EXERCISE GOAL ▸ Please copy out every line of the listing below without changing anything, and leave the pictures out.

PROVIDED MATERIAL ▸
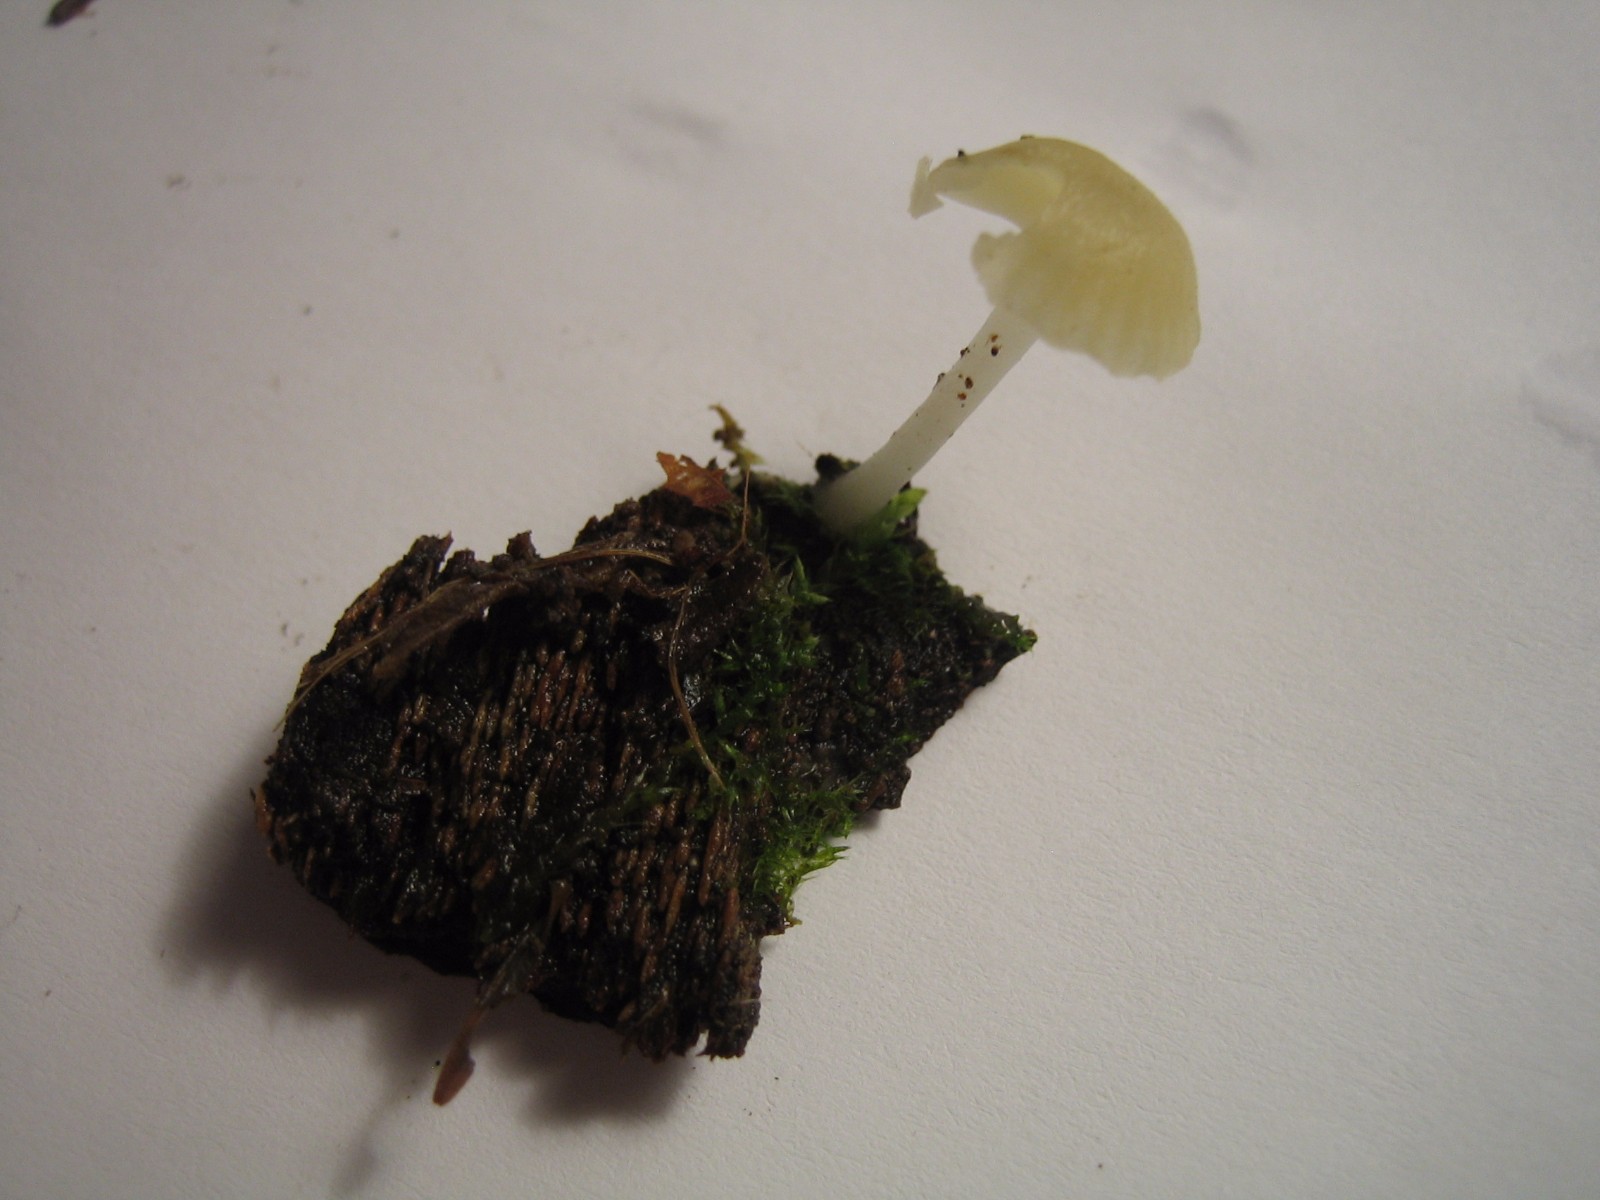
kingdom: Fungi
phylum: Basidiomycota
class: Agaricomycetes
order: Agaricales
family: Hygrophoraceae
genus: Chrysomphalina
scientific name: Chrysomphalina grossula
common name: stød-gyldenblad
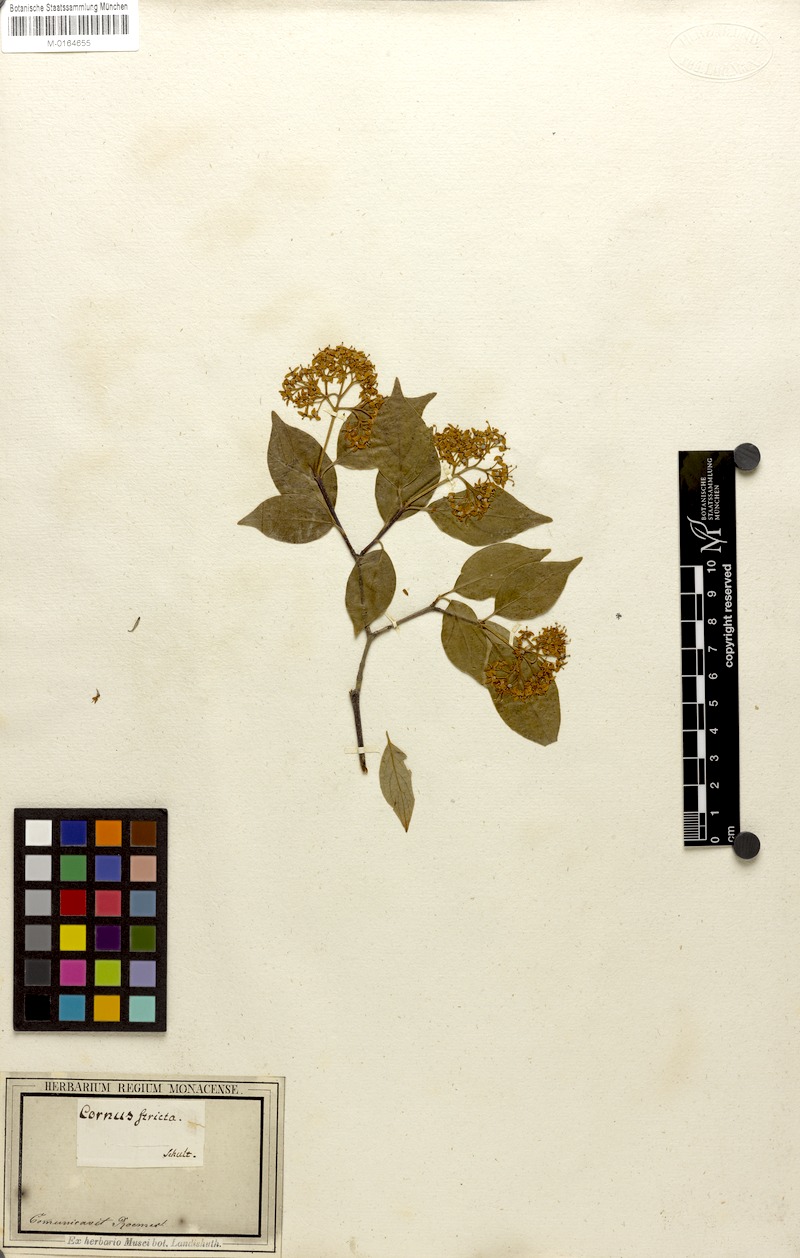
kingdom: Plantae
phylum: Tracheophyta
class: Magnoliopsida
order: Cornales
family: Cornaceae
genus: Cornus
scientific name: Cornus foemina
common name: Swamp dogwood
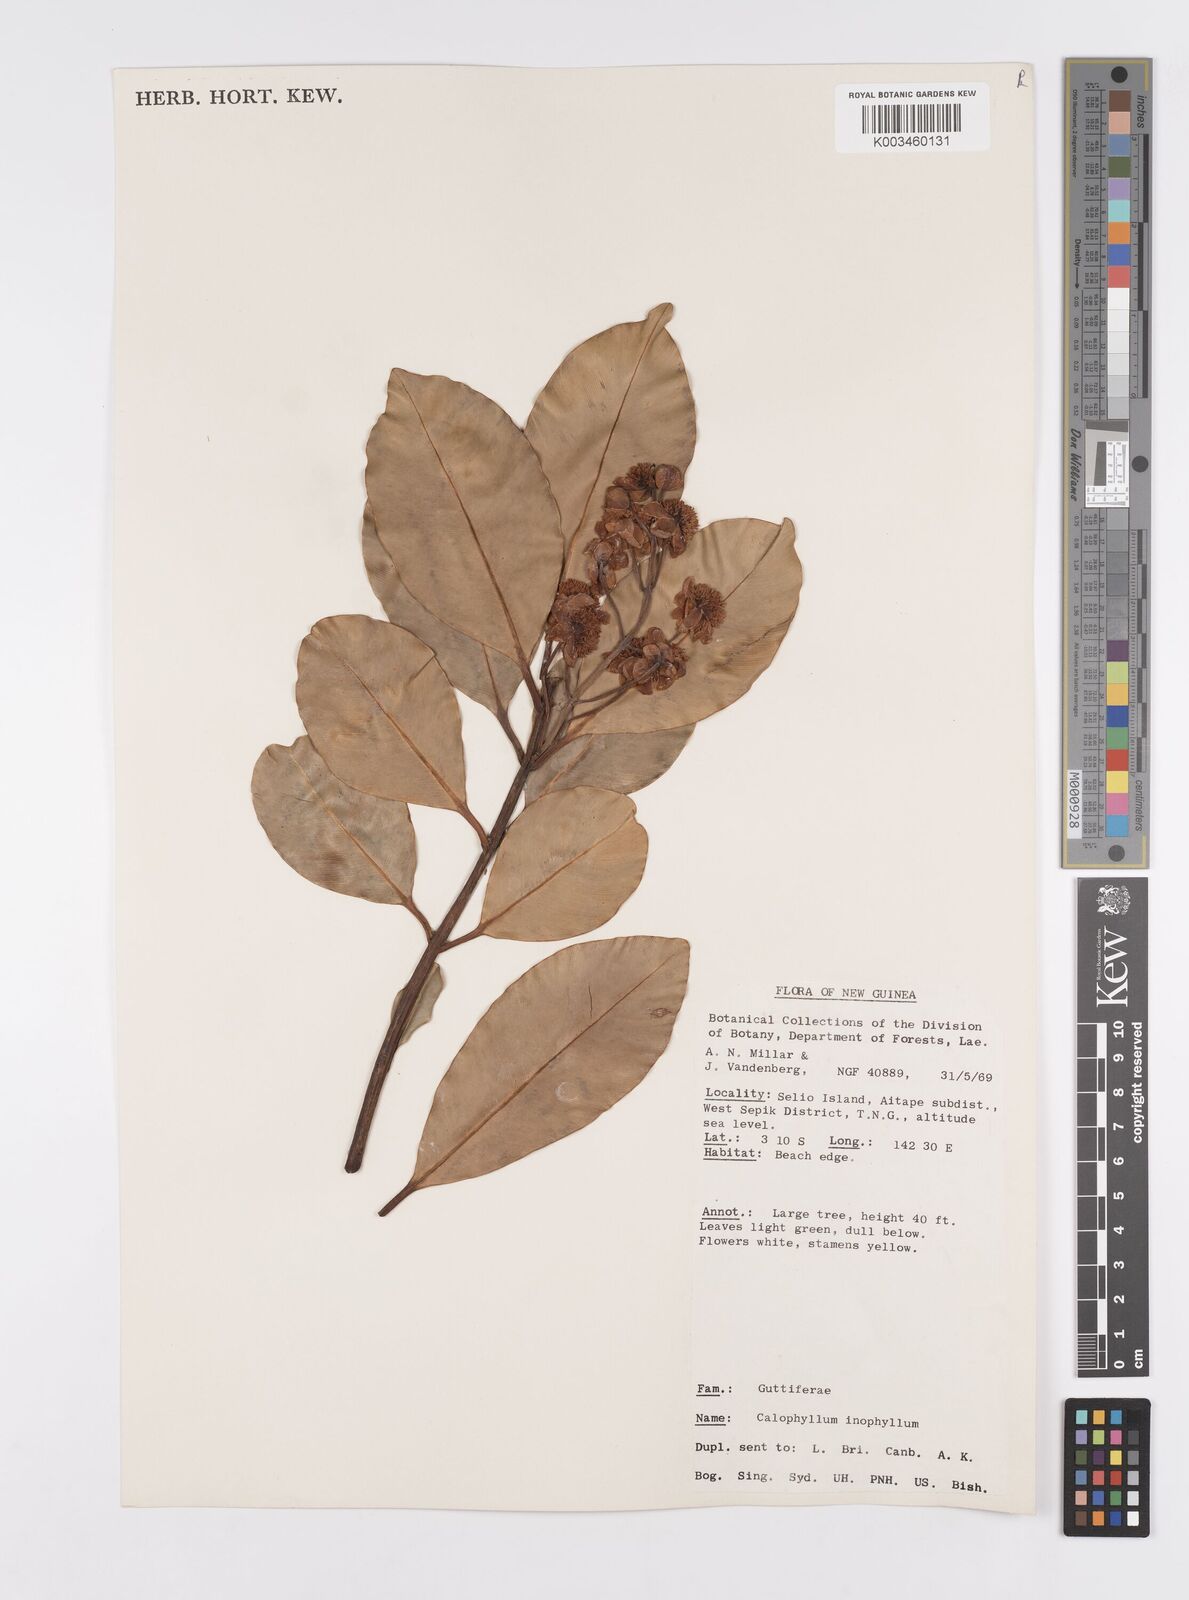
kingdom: Plantae
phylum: Tracheophyta
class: Magnoliopsida
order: Malpighiales
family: Calophyllaceae
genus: Calophyllum
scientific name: Calophyllum inophyllum
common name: Alexandrian laurel
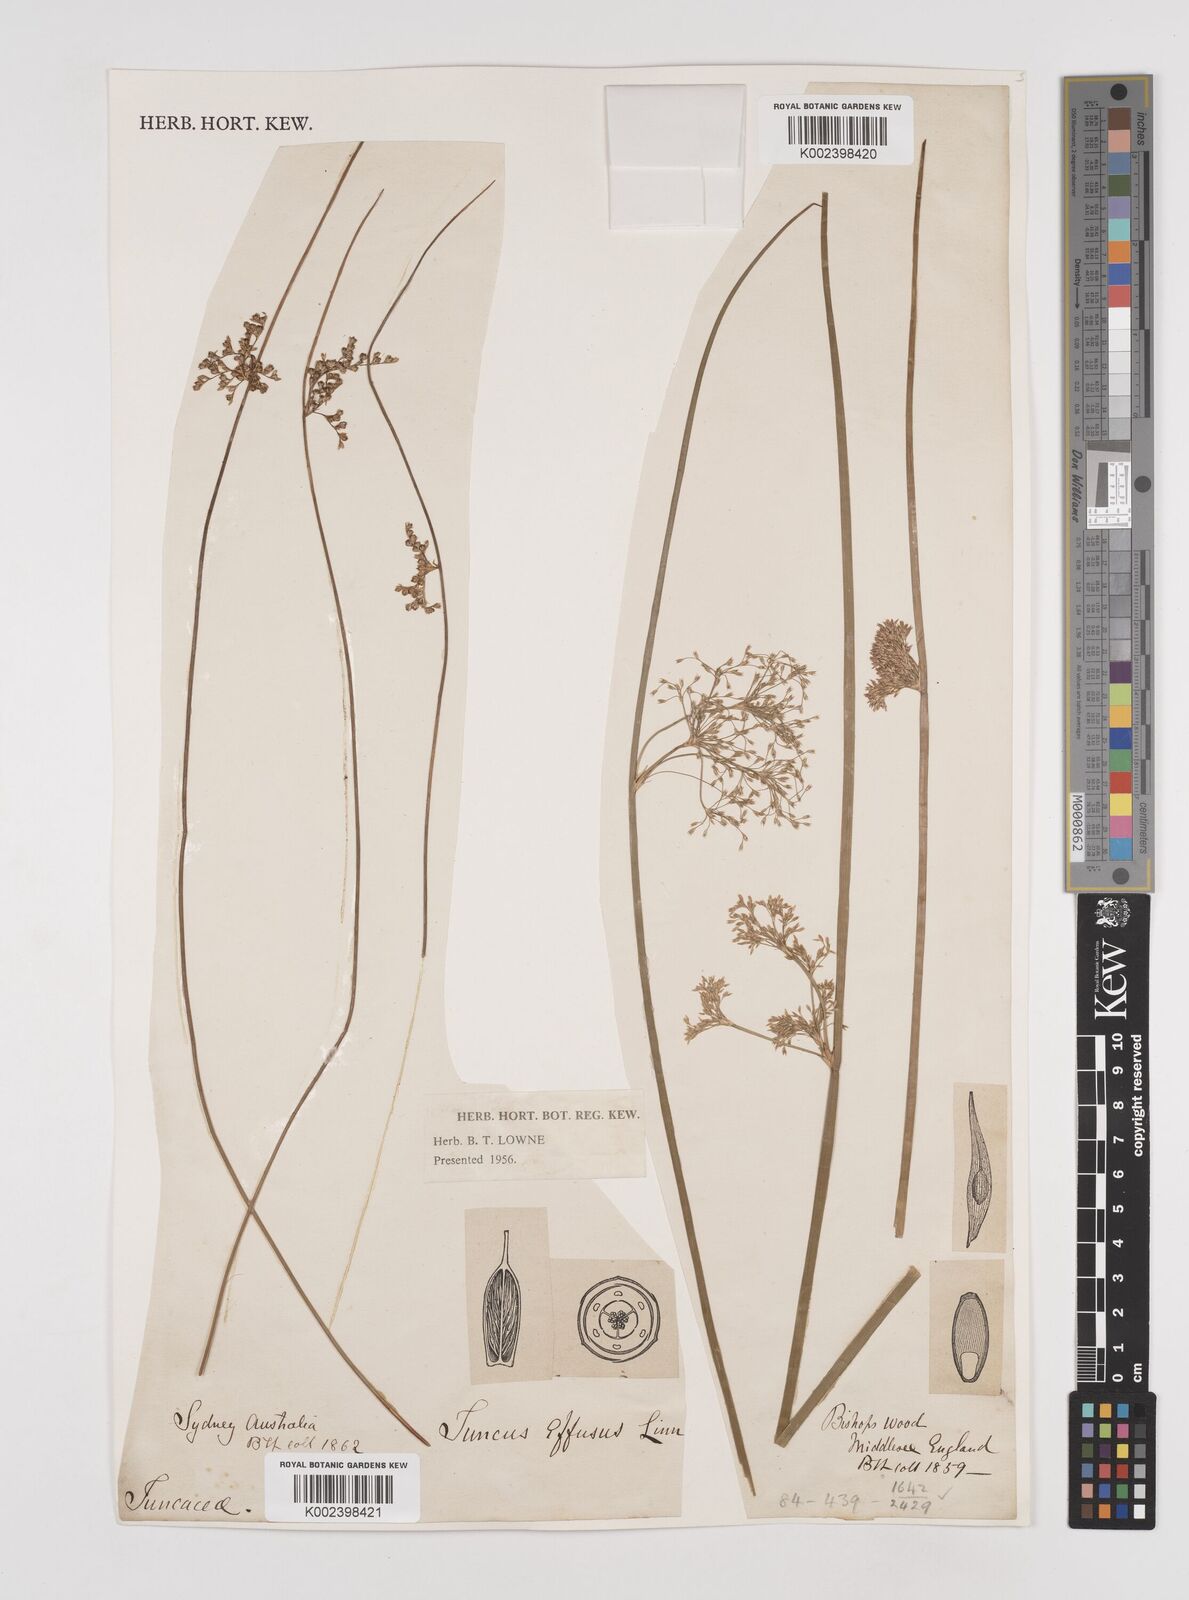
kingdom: Plantae
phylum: Tracheophyta
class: Liliopsida
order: Poales
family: Juncaceae
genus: Juncus
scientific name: Juncus effusus
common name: Soft rush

OUTPUT ▸
kingdom: Fungi
phylum: Basidiomycota
class: Agaricomycetes
order: Agaricales
family: Hygrophoraceae
genus: Chrysomphalina
scientific name: Chrysomphalina grossula
common name: stød-gyldenblad
kingdom: Plantae
phylum: Tracheophyta
class: Magnoliopsida
order: Cornales
family: Cornaceae
genus: Cornus
scientific name: Cornus foemina
common name: Swamp dogwood
kingdom: Plantae
phylum: Tracheophyta
class: Magnoliopsida
order: Malpighiales
family: Calophyllaceae
genus: Calophyllum
scientific name: Calophyllum inophyllum
common name: Alexandrian laurel
kingdom: Plantae
phylum: Tracheophyta
class: Liliopsida
order: Poales
family: Juncaceae
genus: Juncus
scientific name: Juncus effusus
common name: Soft rush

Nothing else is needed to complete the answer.